- _Records shown_
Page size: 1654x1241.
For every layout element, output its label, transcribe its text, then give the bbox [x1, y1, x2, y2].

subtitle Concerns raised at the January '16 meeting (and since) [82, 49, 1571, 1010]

---

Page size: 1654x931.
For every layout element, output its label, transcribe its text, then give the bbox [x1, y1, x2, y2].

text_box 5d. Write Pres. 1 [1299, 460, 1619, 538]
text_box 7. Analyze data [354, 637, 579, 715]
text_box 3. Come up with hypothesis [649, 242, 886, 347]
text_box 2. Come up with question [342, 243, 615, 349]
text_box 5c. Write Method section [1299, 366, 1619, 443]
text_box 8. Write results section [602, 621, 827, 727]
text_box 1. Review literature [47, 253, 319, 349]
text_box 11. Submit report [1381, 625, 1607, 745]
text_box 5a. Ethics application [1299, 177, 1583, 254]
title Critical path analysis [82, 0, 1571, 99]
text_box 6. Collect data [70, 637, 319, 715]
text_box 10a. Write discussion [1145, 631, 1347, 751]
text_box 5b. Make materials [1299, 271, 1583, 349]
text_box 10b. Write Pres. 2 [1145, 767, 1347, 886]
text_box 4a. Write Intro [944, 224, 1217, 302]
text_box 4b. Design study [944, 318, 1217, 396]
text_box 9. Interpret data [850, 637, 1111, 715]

- _Short problem_
Can you rewrite the rows from the line with "Page size: 1654x1241." up to and including the line with "subtitle Concerns raised", putting "bounding box" in place of "bbox" and keeping everything else unchanged?

- _The answer_
Page size: 1654x1241.
For every layout element, output its label, transcribe its text, then give the bounding box [x1, y1, x2, y2].

subtitle Concerns raised at the January '16 meeting (and since) [82, 49, 1571, 1010]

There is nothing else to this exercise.